Her designs for Autumn/Winter 2017 are inspired by the rich cultural heritage of Azerbaijan, more precisely from Karabakh, the southwestern region, which captivates its very own beautiful landscapes and natural finishes. Azerbaijan’s legacy as a hub on the historical silk road and as a leader in horse breeding can be seen as an essential influence for her collection. And accordingly her garments looked like it. But whoever now thinks of lumberjacks or countrymen is wrong.
The men hit the runway in knee-high leather boots, straight cut pants, classic shirts, jersey turtlenecks and wide coats, many of them decorated with leather elements like straps and belts. The female models showed midi skirts, coats with fur trimming, high waisted trousers and black turtlenecks combined with vest-like tops.
Leonie Mergen spend a lot of her childhood afternoons watching her grandma and aunt work as tailors, so her interest in fashion came early. Fascinated by the craft, she played copycat on her own dresses, customising and experimenting throughout most of her youth.
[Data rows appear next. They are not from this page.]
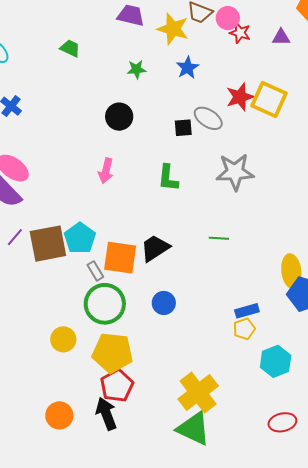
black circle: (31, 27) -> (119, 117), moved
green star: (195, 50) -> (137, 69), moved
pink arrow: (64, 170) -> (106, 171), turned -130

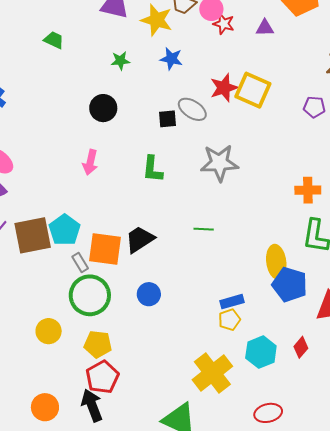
blue star: (187, 68) -> (171, 59), turned -30
yellow pentagon: (112, 353) -> (98, 344), size x0.7
yellow cross: (198, 393) -> (212, 373), moved

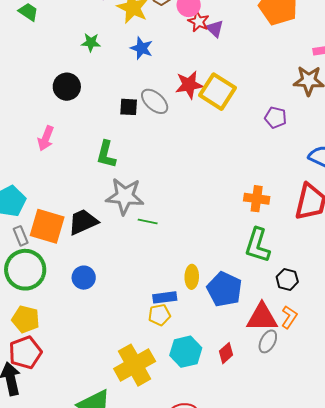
purple triangle: (265, 28) -> (215, 29), moved, turned 36
gray star: (219, 163) -> (125, 196), moved
yellow ellipse: (276, 262) -> (192, 277), moved, size x0.7

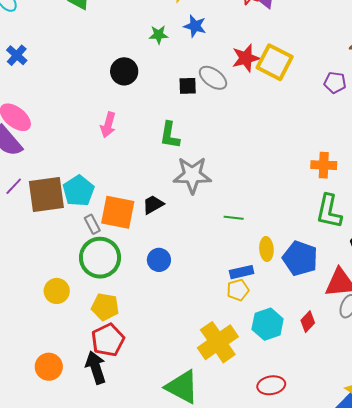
green star: (91, 42) -> (159, 35), moved
black trapezoid: (83, 222) -> (153, 205), size x0.7
green line: (148, 222) -> (234, 218), moved

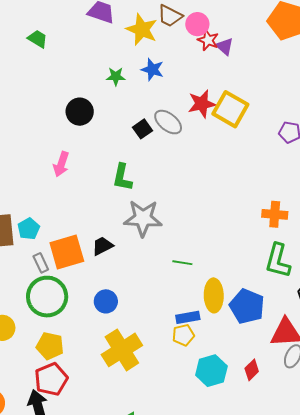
black square: (188, 86) -> (142, 129), turned -36
cyan pentagon: (79, 191) -> (29, 229), size x0.7
orange square: (118, 212) -> (67, 252), turned -30
yellow ellipse: (266, 249) -> (214, 295), size x1.4
yellow cross: (218, 342) -> (122, 350), moved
In 2014 she finished her studies at Berlin’s International University of Art (ESMOD) and since then she has developed her own bold ideas and style.
Most of her garments are refined with details like set-in patterns, which refer to the county’s famous tapestries. Black, white and grey are the main colours, accompanied by light and midnight blue, dark reds and bordeaux, which gave the whole collection the look of something tough but splendid at the same time. Maybe a bit like the roughness and beauty of Azerbaijan’s landscapes.